Its current projects include creating 50 characters for the Lincoln Library in Illinois and others for an African-American museum in Detroit; producing the characters for a “dark ride” about the biblical Solomon for a religious theme park in Israel; working on the new animated representative for the soft drink 7-Up, and making animated figures of Jekyll and Hyde for a new, themed restaurant in New York City.
A visit to the business in Bowling Green can be unnerving, with startlingly lifelike characters ranged around every nook and corner, in various states of completion. In one workshop, employees build the large frames of the characters, from humans to horses, while in another area, three women surrounded by a motley crew of full-size Yukon miners, Chinese gong-players, fur trappers, pygmy warriors, Eskimo hunters and Indians, painstakingly apply individual hairs to the heads of other characters. Nearby, another employee works on a likeness of former Cincinnati Reds and Detroit Tigers manager Sparky Anderson.
The hyper-realistic look is a trademark of LifeFormations and reflects the commitment to quality that has helped make the business so successful.
It can take about 30 hours to complete a full “poked-hair” head, according to BGSU graduate Julie Simon, a LifeFormations who was worked recently on a head of former Egyptian President Gamal Abdel Nasser.
Simon, like other employees, has also served as a model for characters’ limbs when needed. “Those are my arms on Mary Todd Lincoln,” she pointed out.
Poor says he is always looking for fresh avenues for the company’s products. He has recently begun selling the lifelike figures through select galleries.
“It’s a wonderful experience to bring things to life,” he said, describing animatronics as “truly a marriage of art and technology.”
A technologist at Kent State University before coming to BGSU in 1970, he said animatronics is the perfect field for him, combing work with wood, metal, electronics, hydraulics and many other elements to create animation from static characters. Over the years, he has animated everything from cars to kitchen items.
“I’ve always been involved in working with business and industry,” he said. While teaching at BGSU in the 1970s, he also worked with a display company in Toledo.
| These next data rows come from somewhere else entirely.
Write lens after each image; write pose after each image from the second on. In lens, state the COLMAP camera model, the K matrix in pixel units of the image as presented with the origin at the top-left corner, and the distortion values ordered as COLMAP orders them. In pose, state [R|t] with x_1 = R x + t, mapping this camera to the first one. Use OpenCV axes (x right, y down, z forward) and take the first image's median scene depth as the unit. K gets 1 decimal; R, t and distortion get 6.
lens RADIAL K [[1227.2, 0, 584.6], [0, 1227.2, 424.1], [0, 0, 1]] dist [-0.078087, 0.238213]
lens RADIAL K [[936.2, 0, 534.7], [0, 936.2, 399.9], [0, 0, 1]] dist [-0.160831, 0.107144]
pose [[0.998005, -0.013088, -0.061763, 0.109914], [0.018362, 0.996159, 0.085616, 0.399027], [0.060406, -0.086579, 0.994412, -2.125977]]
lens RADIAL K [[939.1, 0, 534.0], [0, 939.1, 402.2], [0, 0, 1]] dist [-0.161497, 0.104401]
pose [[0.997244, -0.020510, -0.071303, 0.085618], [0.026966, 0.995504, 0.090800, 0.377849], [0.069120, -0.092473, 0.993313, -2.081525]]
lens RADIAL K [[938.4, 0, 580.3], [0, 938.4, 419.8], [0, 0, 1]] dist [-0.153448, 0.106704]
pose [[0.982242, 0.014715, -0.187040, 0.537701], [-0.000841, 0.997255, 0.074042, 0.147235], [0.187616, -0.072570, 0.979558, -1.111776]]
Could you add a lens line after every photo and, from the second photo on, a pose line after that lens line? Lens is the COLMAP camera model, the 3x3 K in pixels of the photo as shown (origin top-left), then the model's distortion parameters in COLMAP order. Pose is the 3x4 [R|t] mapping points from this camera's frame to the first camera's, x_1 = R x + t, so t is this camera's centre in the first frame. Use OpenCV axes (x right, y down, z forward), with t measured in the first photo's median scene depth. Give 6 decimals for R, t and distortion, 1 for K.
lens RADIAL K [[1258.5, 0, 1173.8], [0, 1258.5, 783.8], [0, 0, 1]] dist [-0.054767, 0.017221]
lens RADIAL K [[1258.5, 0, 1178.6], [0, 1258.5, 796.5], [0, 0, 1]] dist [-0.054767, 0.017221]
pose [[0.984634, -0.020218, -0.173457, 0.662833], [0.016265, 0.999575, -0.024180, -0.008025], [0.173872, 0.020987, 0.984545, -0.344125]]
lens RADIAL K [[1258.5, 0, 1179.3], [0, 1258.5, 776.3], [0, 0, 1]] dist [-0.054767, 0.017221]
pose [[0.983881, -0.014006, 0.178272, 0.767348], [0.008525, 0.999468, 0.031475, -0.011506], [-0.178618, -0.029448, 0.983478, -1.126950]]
“I convinced them to let me make the products come alive and tell the story,” he said. “Anything you could want to sell, we would bring to life.” He founded LifeFormations in 1981 as a division of that company, and later bought it from them and moved it to Bowling Green
In addition to teaching and running the company, Poor has written two books, “The Illusion of Life: Lifelike Robotics,” published in 1991 by Creative Learning Systems, and “Animatronics: A Designer’s Resource Guide,” co-authored with Rodney Heiligmann, a Bowling Green instructor of visual communication technology, and published in 2003 by Ian Hunter Publishers.